• _Sua tarefa_: Prossiga com o texto sobre o decreto de divulgação dos preços dos combustíveis, continuando a partir da última frase apresentada.

Rodrigo Zingales*
Em 25 de março último, entrou em vigor o Decreto Presidencial nº 10.634/21, que dispõe sobre a divulgação de informações aos consumidores referentes aos preços dos combustíveis automotivos.
Embora esse tema não tenha relação direta com a série de artigos “De Quem é a Responsabilidade pelos Preços Elevados dos Combustíveis no Brasil”, que propus escrever nessa coluna, tem, de certa forma, uma relação indireta que justifica as provocações, ponderações e sugestões que pretendo tecer nas linhas a seguir.
Em seu artigo 1º é definida expressamente a motivação que levou a Presidência da República a editar esta norma, assim como a sua finalidade. Conforme destaca o caput o objetivo deste Decreto é a “divulgação de informações aos consumidores referentes aos preços dos combustíveis automotivos”, e a sua finalidade é garantir aos o “direito de receberem informações corretas, claras, precisas, ostensivas e legíveis sobre os preços dos combustíveis automotivos no território nacional”.
Para atingir, a princípio, esta finalidade, o artigo 2º determina que “os postos revendedores de combustíveis deverão informar aos consumidores os preços reais e promocionais dos combustíveis” em placa que traga “o preço real de forma destacada, o preço promocional vinculado ao uso de aplicativo de fidelização”; e, ainda, “o valor do desconto”. O artigo 4º deste Decreto ainda determina a necessidade de o posto de combustíveis fixar painel contendo os seguintes “componentes do preço do combustível”: (a) “valor médio regional no produtor ou no importador”; (b) “o preço de referência do ICMS” (“preço pauta”); (c) o valor do ICMS pago; e (d) o valor da PIS, COFINS e CIDE pagos”.
Especificamente em relação às informações indicadas no citado artigo 2º não tenho qualquer reparo a fazer, à exceção da necessidade de os órgãos responsáveis pela fiscalização (ANP, SENACO e PROCONs) editarem normas infralegais para regulamentação do tamanho do painel, tamanho da letra etc.[1]
Já, em relação às informações destacadas no referido artigo 4º, considero que o “valor médio regional no produtor ou no importador” não atende a finalidade da norma de garantir aos consumidores “informações corretas, claras, precisas, ostensivas e legíveis sobre os preços dos combustíveis automotivos no território nacional”.
Isso ocorre, pois, em primeiro lugar, em razão de vedação regulatória da ANP, os postos de combustíveis não estão autorizados a adquirir combustíveis diretamente do produtor ou do importador. Segundo o artigo 6º da Resolução ANP nº 43/09, o artigo 14 da Resolução ANP nº 41/13 e o artigo 18 da Resolução ANP nº 58/14, os postos de combustíveis estão atualmente obrigados a adquirir gasolina, diesel e etanol ofertados por distribuidoras, as quais, por seu turno, adquirem esses combustíveis de produtores ou importadores[2].

• _Dados_:
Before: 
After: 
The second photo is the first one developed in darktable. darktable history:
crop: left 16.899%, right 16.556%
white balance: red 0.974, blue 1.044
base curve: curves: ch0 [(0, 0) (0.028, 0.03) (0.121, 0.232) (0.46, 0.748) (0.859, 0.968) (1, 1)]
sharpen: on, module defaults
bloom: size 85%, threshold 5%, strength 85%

* * *

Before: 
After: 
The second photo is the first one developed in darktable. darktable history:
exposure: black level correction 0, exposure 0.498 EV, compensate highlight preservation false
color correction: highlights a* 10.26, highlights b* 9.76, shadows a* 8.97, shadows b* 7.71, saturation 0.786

• _Resultado_:
Em decorrência dessa vedação regulatória, a informação prevista no Decreto sobre o “valor médio regional no produtor ou no importador” traz ao consumidor a falsa informação de que o preço do produtor ou importador seria aquele pago pelo posto revendedor; e, portanto, que a diferença entre o preço final cobrado pelo posto e o preço do produtor / importador, somado aos tributos, equivaleria à margem bruta do posto.
Esta confusão é inclusive destacada pela própria Petrobras em seu site: “o valor pago pelo consumidor final não está sob gestão da Petrobras e é composto por 4 fatores: 1) preços do produtor ou importador de gasolina A [ou diesel A]; 2) carga tributária; 3) custo do etanol obrigatório [ou biodiesel]; e 4) margens da distribuição e revenda”[3], no entanto não consta refletida no Decreto e no painel que deve ser afixado no posto revendedor de combustíveis.
Além disso, a informação do “valor médio” também passa uma informação não clara e imprecisa.
Isso porque, há uma variação não pequena no valor do combustível fornecido pelas refinarias da Petrobras, importadores e usinas, seja em razão da localização da unidade produtora ou importador, seja em razão da forma de entrega do produto (CIF ou FOB) ou ainda da unidade da federação.
Apenas a título ilustrativo, a Petrobras divulga em seu site, semanalmente, os “preços de venda às distribuidoras” à vista da gasolina e diesel, sem a incidência dos tributos[4]. Percebe-se por essas informações que os preços à vista praticados pela Petrobras são divididos entre estados e “bases”; e, ainda, pelas modalidades de vendas “EXA, LPA, ETM, ETT e LTM”.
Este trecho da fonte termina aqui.